My face, arms, and legs are a deep, reddish brown from my years here, but my torso is white. Just like I don’t follow baseball or talk about my cat, I don’t take my shirt off in front of other people. They would kind of notice the livid scar that starts at my left hipbone, wraps around my side, and stops a couple inches from my spine. I took a bad beating up in New York and my kidney almost ruptured and had to come out. Later, some guys wanted some information from me and got the clever idea that I might be encouraged to tell them what it was if they started ripping out my staples. It was a really good idea because I would have told them anything, except that I didn’t know anything. Yet. Anyway, I keep the scar covered around people because if I didn’t, and anyone asked them if they knew anyone with a big kidney scar, they could happily say yes and I’d be a step closer to dead.

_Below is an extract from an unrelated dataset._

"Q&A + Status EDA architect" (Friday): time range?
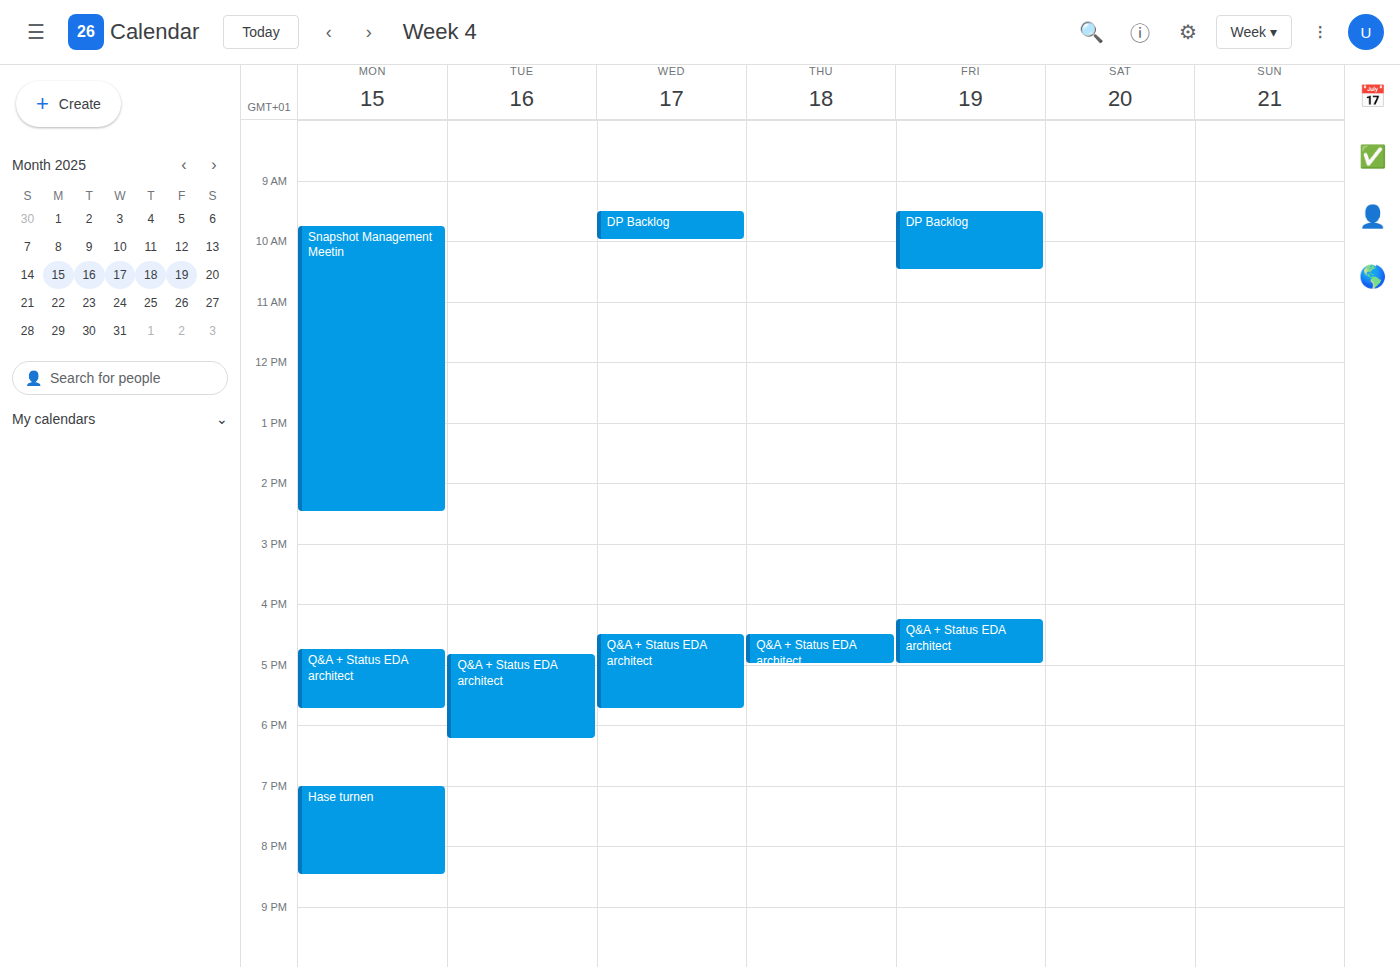
4:15 PM to 5:00 PM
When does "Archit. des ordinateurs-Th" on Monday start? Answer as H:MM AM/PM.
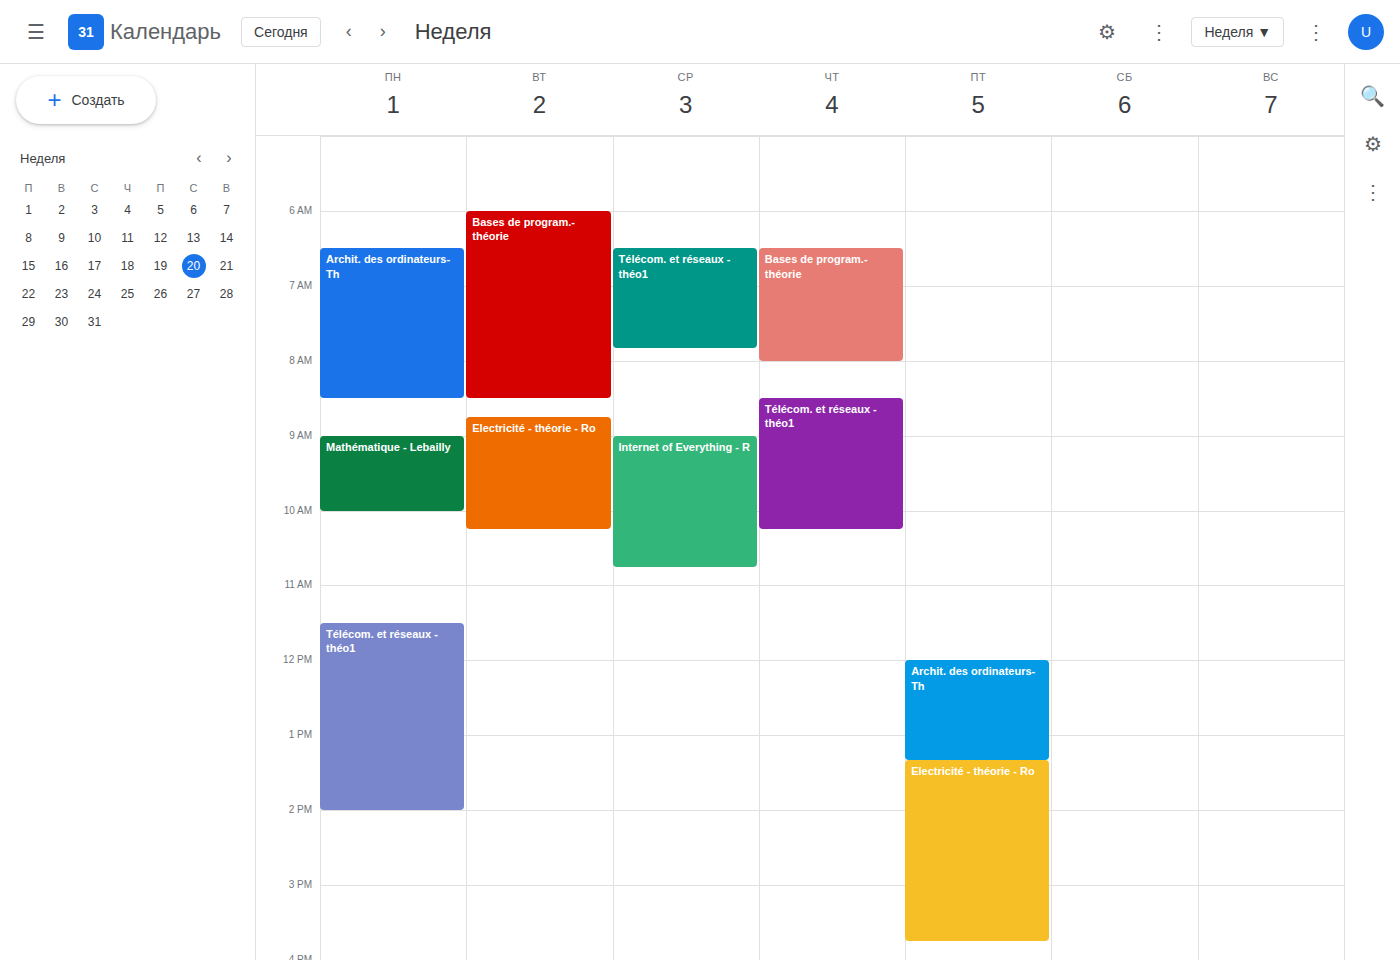
6:30 AM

I leave the music on and walk down to the water. I usually do this naked, but I keep my shorts on tonight because of the girls right over there sitting around their fire. The water is perfect. It’s always perfect. I wade out, lean back, let my legs drift up and my arms float out until I am bobbing on the surface of the Caribbean, looking up at the stars. And for half a second I almost forget the Russian backpacker who set up his tent at the opposite end of the beach. The one who might be here looking for me and the four and a half million dollars that the New York Russian mafia thinks is theirs.

I have that money.

But it’s mine.

I killed for it.


BACK THERE at the bar, he sat and waited, the baseball question floating between us while I took another sip of seltzer.

– No, never got into baseball much. Just the football really.

Pedro comes over with some ribs for me. The backpacker is mostly quiet while I listen to the Dolphins actually hold onto a fourth-quarter lead and win the game.